The expected answer is the set of lines in the data below between the line holding "couleurs d’Arte : c’est" and the line holding "transpose-t-elle en textures", inclusive, written out exactly.

» Excerpted records
━━━━━━
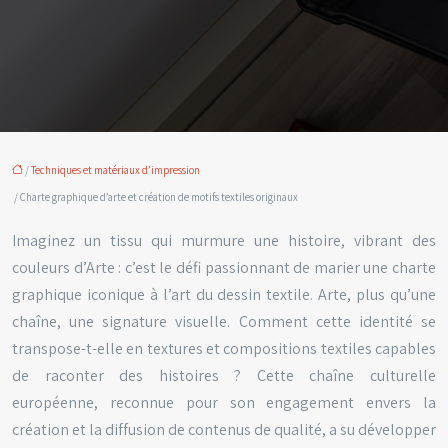
/
Techniques et matériaux d’impression
/ Charte graphique d’arte et création de motifs textiles originaux
Imaginez un tissu qui murmure une histoire, vibrant des
couleurs d’Arte : c’est le défi passionnant de marier une charte
graphique iconique à l’art du dessin textile. Arte, plus qu’une
chaîne, une signature visuelle. Comment cette identité se
transpose-t-elle en textures et compositions textiles capables
de raconter des histoires ? Cette chaîne culturelle
européenne, reconnue pour son engagement envers la
création et la diffusion de contenus de qualité, a su développer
━━━━━━
» Result of this exercise
couleurs d’Arte : c’est le défi passionnant de marier une charte
graphique iconique à l’art du dessin textile. Arte, plus qu’une
chaîne, une signature visuelle. Comment cette identité se
transpose-t-elle en textures et compositions textiles capables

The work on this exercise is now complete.